### EXERCISE AIM
Leaving out the pictures, restate each record below word for word.

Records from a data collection
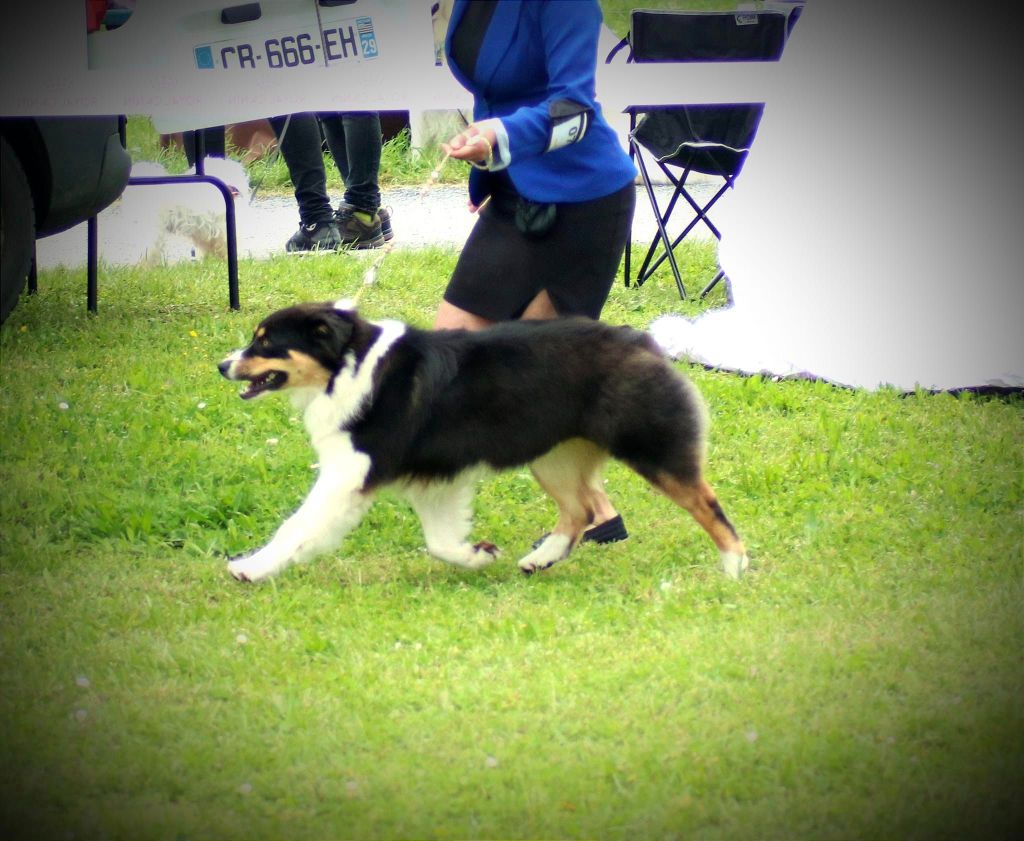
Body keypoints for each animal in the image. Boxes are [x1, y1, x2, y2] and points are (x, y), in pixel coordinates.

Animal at [216, 301, 749, 585]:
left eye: (265, 342)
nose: (222, 365)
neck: (346, 365)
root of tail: (642, 341)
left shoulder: (350, 473)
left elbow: (297, 526)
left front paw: (250, 567)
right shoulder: (433, 479)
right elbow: (440, 542)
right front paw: (478, 555)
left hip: (651, 449)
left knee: (706, 502)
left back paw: (734, 567)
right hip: (552, 457)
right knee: (578, 511)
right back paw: (540, 558)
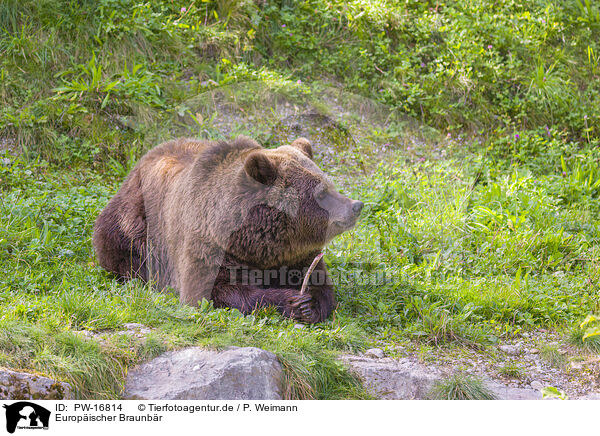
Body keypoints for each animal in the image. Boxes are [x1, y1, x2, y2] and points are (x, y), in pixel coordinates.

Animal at [92, 137, 364, 324]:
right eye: (321, 192)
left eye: (329, 184)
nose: (355, 206)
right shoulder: (208, 244)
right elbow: (212, 291)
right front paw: (292, 300)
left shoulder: (297, 254)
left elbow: (322, 286)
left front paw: (309, 304)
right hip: (135, 221)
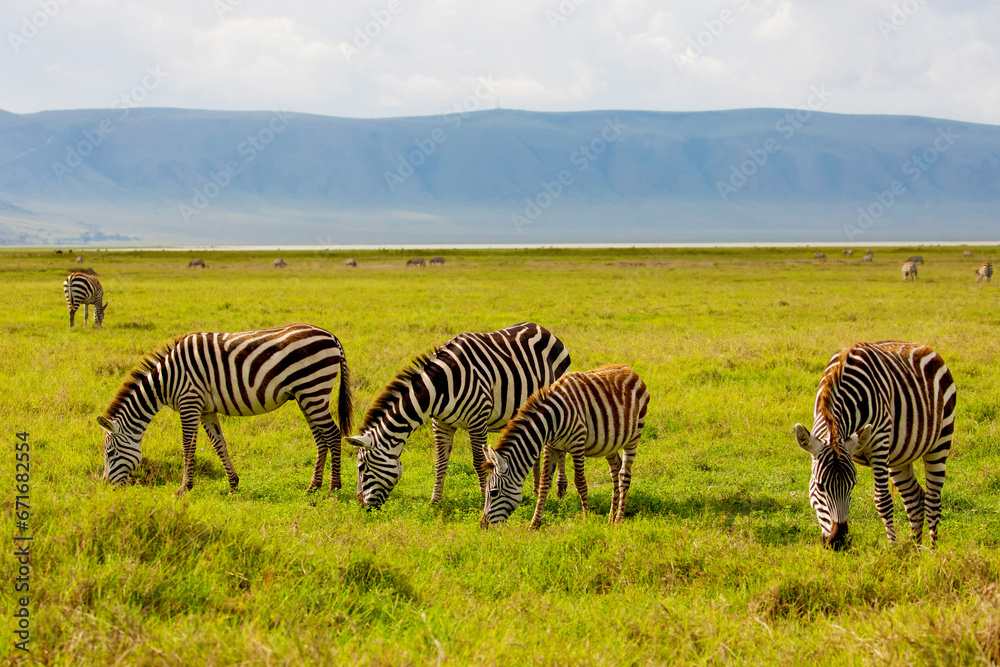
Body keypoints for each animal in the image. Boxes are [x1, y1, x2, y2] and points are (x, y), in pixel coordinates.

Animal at [96, 324, 353, 496]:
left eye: (109, 453)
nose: (107, 487)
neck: (167, 379)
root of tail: (331, 336)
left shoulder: (189, 402)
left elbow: (187, 447)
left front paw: (183, 488)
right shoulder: (205, 409)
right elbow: (218, 444)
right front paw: (233, 484)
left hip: (313, 388)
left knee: (332, 434)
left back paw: (333, 488)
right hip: (305, 395)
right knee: (320, 438)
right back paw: (313, 486)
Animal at [346, 322, 572, 508]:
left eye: (362, 467)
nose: (361, 506)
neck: (439, 386)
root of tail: (543, 328)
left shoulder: (478, 420)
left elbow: (479, 462)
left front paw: (483, 497)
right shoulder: (441, 424)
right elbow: (440, 463)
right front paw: (435, 501)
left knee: (560, 448)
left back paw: (561, 489)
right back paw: (535, 488)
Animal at [481, 364, 650, 529]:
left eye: (494, 493)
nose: (483, 526)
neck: (550, 421)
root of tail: (629, 369)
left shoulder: (578, 443)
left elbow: (580, 483)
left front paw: (586, 519)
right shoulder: (551, 447)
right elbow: (544, 484)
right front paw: (535, 523)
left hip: (633, 438)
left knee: (624, 476)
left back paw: (618, 520)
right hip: (610, 443)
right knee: (615, 470)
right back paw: (610, 518)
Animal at [793, 341, 956, 550]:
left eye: (853, 485)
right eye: (820, 487)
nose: (838, 541)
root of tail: (924, 347)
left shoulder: (879, 443)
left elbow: (883, 501)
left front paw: (892, 548)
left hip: (940, 441)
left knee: (933, 502)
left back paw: (932, 553)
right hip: (899, 456)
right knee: (915, 500)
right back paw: (915, 550)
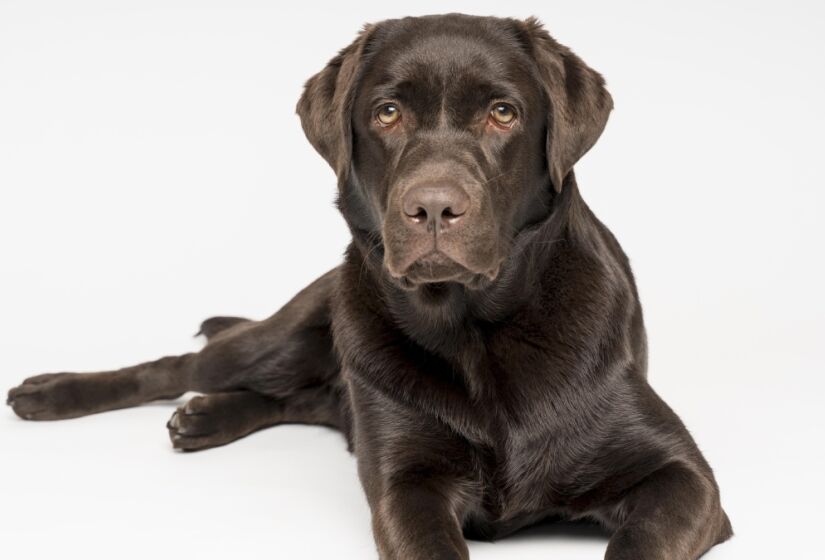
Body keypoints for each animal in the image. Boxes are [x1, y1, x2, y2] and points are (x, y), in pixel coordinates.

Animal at [6, 13, 732, 560]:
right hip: (294, 334)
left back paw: (205, 416)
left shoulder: (685, 479)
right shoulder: (403, 484)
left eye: (503, 112)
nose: (432, 207)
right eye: (386, 112)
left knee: (302, 399)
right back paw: (53, 392)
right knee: (186, 365)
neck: (474, 331)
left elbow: (640, 539)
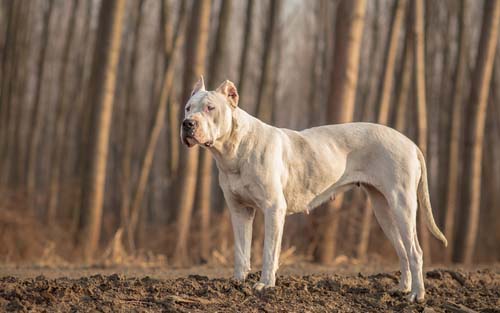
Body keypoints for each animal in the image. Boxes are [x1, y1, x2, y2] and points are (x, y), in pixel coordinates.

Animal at [182, 75, 448, 300]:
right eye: (188, 107)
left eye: (210, 108)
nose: (187, 124)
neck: (233, 149)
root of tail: (410, 143)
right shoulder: (239, 211)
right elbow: (240, 250)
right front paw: (237, 282)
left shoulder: (273, 209)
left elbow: (269, 251)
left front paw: (265, 285)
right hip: (383, 209)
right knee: (403, 250)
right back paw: (402, 289)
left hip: (402, 205)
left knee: (415, 251)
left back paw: (416, 295)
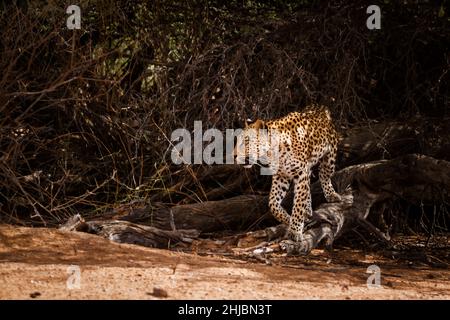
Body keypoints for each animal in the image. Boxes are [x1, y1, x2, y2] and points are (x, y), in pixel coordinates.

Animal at [236, 105, 342, 242]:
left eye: (246, 142)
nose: (234, 156)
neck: (273, 152)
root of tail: (321, 107)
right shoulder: (281, 176)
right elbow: (273, 203)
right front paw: (288, 219)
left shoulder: (300, 173)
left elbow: (298, 204)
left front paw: (295, 230)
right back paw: (307, 210)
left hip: (329, 157)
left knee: (324, 175)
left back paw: (331, 195)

### OUTPUT OF THE TASK
Body keypoints for each animal in the image. Boxes are [x1, y1, x2, y2] and points are (x, y), in pixel coordinates.

Animal at [216, 301, 749, 585]:
left eye: (265, 342)
nose: (222, 365)
neck: (346, 365)
root of tail: (642, 341)
left shoulder: (350, 473)
left elbow: (297, 526)
left front paw: (250, 567)
right shoulder: (433, 479)
right elbow: (440, 542)
right front paw: (478, 555)
left hip: (651, 449)
left knee: (706, 502)
left back paw: (734, 567)
right hip: (552, 457)
right knee: (578, 511)
right back paw: (540, 558)
Body keypoints for each animal in the image. Boxes are [x1, y1, x2, y2] and points are (x, y), in pixel coordinates.

Animal at [92, 137, 364, 324]:
right eye: (321, 192)
left eye: (329, 184)
nose: (355, 206)
right shoulder: (208, 244)
right elbow: (212, 291)
right front paw: (292, 300)
left shoulder: (297, 254)
left elbow: (322, 286)
left front paw: (309, 304)
right hip: (135, 221)
Body keypoints for each animal in the image. Boxes are [x1, y1, x2, y2] and points are (x, y), in pixel coordinates.

Animal at [96, 324, 353, 496]:
left eye: (109, 453)
nose: (107, 487)
neck: (167, 379)
root of tail: (331, 336)
left shoulder: (189, 402)
left elbow: (187, 447)
left front paw: (183, 488)
right shoulder: (205, 409)
right elbow: (218, 444)
right front paw: (233, 484)
left hip: (313, 388)
left knee: (332, 434)
left back paw: (333, 488)
right hip: (305, 395)
right knee: (320, 438)
right back paw: (313, 486)
Animal at [346, 322, 572, 508]:
left eye: (362, 467)
nose: (361, 506)
neck: (439, 386)
root of tail: (543, 328)
left shoulder: (478, 420)
left elbow: (479, 462)
left front paw: (483, 497)
right shoulder: (441, 424)
right elbow: (440, 463)
right front paw: (435, 501)
left knee: (560, 448)
left back paw: (561, 489)
right back paw: (535, 488)
Animal at [481, 364, 650, 529]:
left eye: (494, 493)
nose: (483, 526)
neck: (550, 421)
root of tail: (629, 369)
left shoulder: (578, 443)
left elbow: (580, 483)
left front paw: (586, 519)
right shoulder: (551, 447)
right elbow: (544, 484)
right front paw: (535, 523)
left hip: (633, 438)
left knee: (624, 476)
left back paw: (618, 520)
right hip: (610, 443)
right knee: (615, 470)
right back paw: (610, 518)
Animal at [793, 341, 956, 550]:
left eye: (853, 485)
right eye: (820, 487)
nose: (838, 541)
root of tail: (924, 347)
left shoulder: (879, 443)
left elbow: (883, 501)
left front paw: (892, 548)
left hip: (940, 441)
left knee: (933, 502)
left back paw: (932, 553)
right hip: (899, 456)
right knee: (915, 500)
right back paw: (915, 550)
Body keypoints for each animal in the image. Boxes are [x1, y1, x2, y2] and points are (x, y), in pixel coordinates.

Animal at [6, 13, 732, 560]:
right hip: (294, 334)
left back paw: (205, 416)
left shoulder: (685, 479)
right shoulder: (403, 484)
left eye: (503, 112)
nose: (432, 207)
right eye: (386, 112)
left knee: (302, 399)
right back paw: (53, 392)
right knee: (186, 365)
neck: (474, 331)
left elbow: (640, 539)
Body keypoints for each animal in the image. Boxes are [x1, y1, x2, y2] and points are (x, y), in pixel coordinates.

Animal at [182, 75, 448, 300]:
right eye: (188, 107)
left eye: (210, 108)
nose: (187, 124)
neck: (233, 149)
root of tail: (410, 143)
right shoulder: (239, 211)
right elbow: (240, 250)
right front paw: (237, 282)
left shoulder: (273, 209)
left elbow: (269, 251)
left front paw: (265, 285)
right hip: (383, 209)
right knee: (403, 250)
right back paw: (402, 289)
left hip: (402, 205)
left knee: (415, 251)
left back paw: (416, 295)
Body keypoints for each animal in the image. Boxes are [x1, y1, x2, y2] and points are (x, y), in pixel coordinates.

Animal at [236, 105, 342, 242]:
left eye: (246, 142)
nose: (234, 156)
neck: (273, 152)
root of tail: (321, 107)
right shoulder: (281, 176)
right elbow: (273, 203)
right front paw: (288, 219)
left shoulder: (300, 173)
left elbow: (298, 204)
left front paw: (295, 230)
right back paw: (307, 210)
left hip: (329, 157)
left knee: (324, 175)
left back paw: (331, 195)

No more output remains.